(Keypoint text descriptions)
______

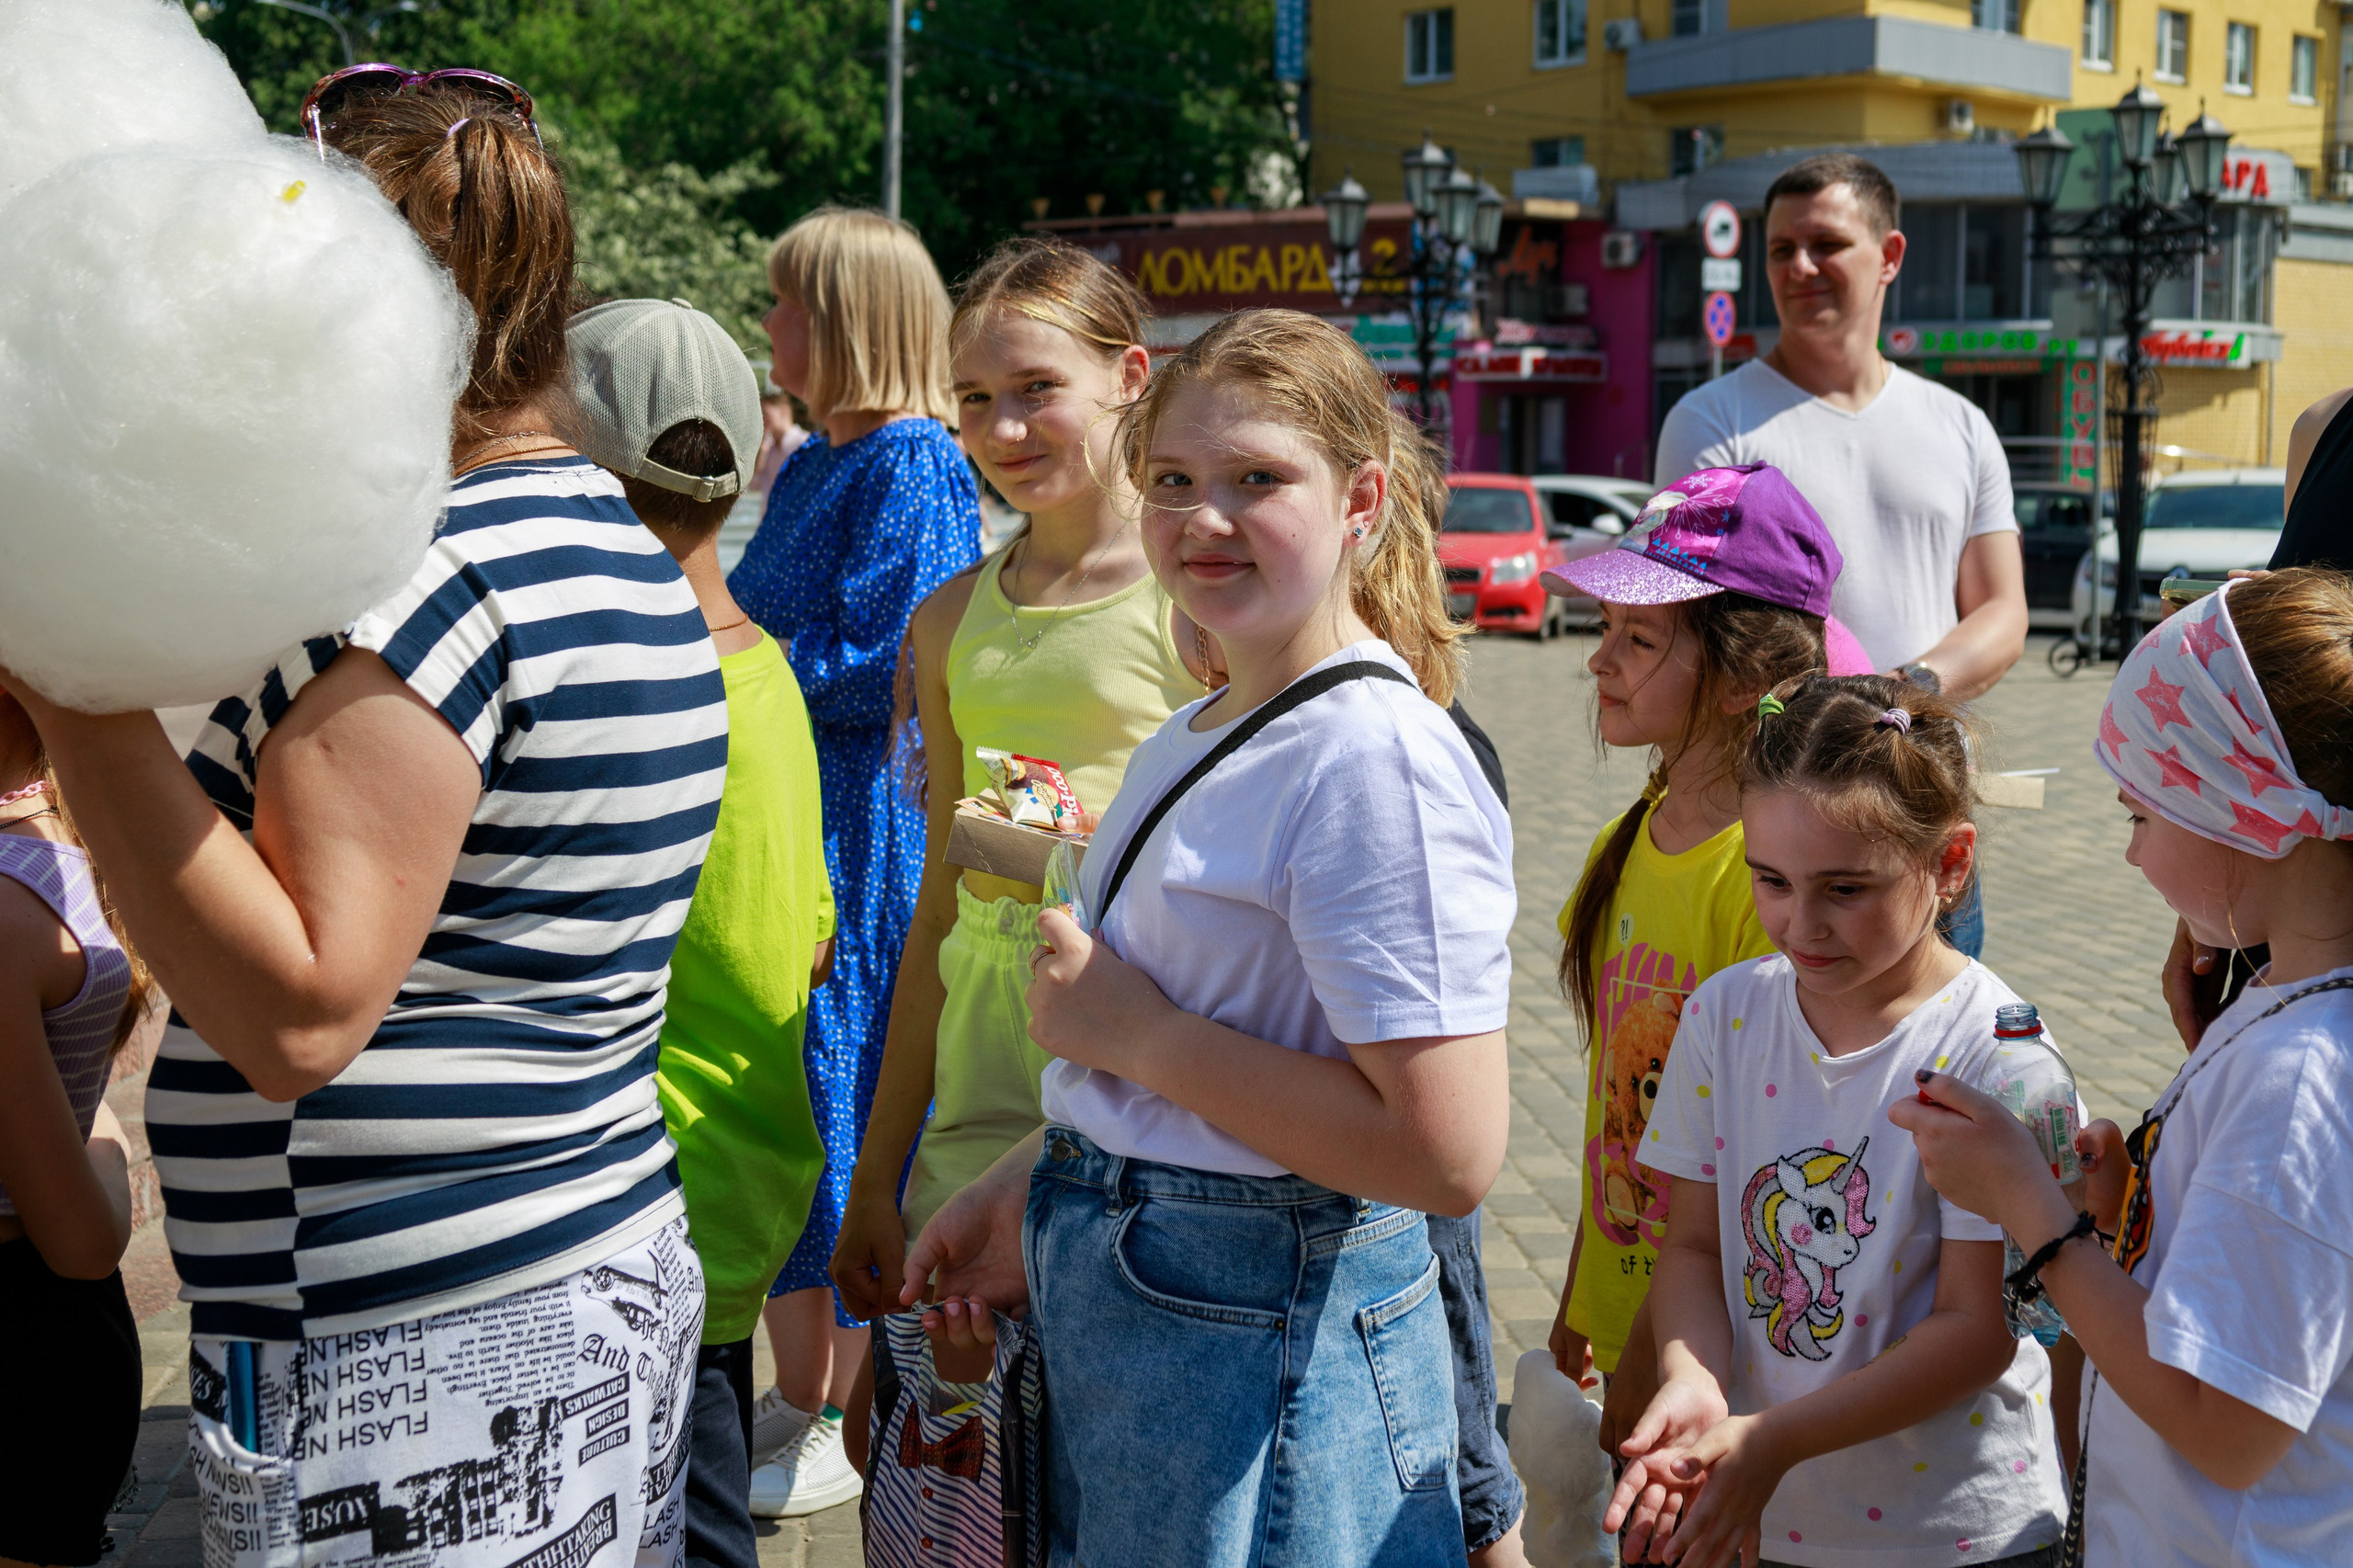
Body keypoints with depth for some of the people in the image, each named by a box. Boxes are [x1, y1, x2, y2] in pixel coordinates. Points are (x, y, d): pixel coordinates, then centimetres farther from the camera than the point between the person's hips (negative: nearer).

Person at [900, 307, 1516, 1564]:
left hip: (1267, 1341, -8)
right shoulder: (1192, 741, 9)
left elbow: (1447, 1153, -26)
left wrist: (1137, 1031, -20)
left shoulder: (1379, 759, -20)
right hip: (1114, 1300, 8)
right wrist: (1028, 1195, 9)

______

If a line in the records above contains "right", copy that line.

EXERCISE ANSWER:
right shoulder: (1192, 741, 9)
right hip: (1114, 1300, 8)
right wrist: (1028, 1195, 9)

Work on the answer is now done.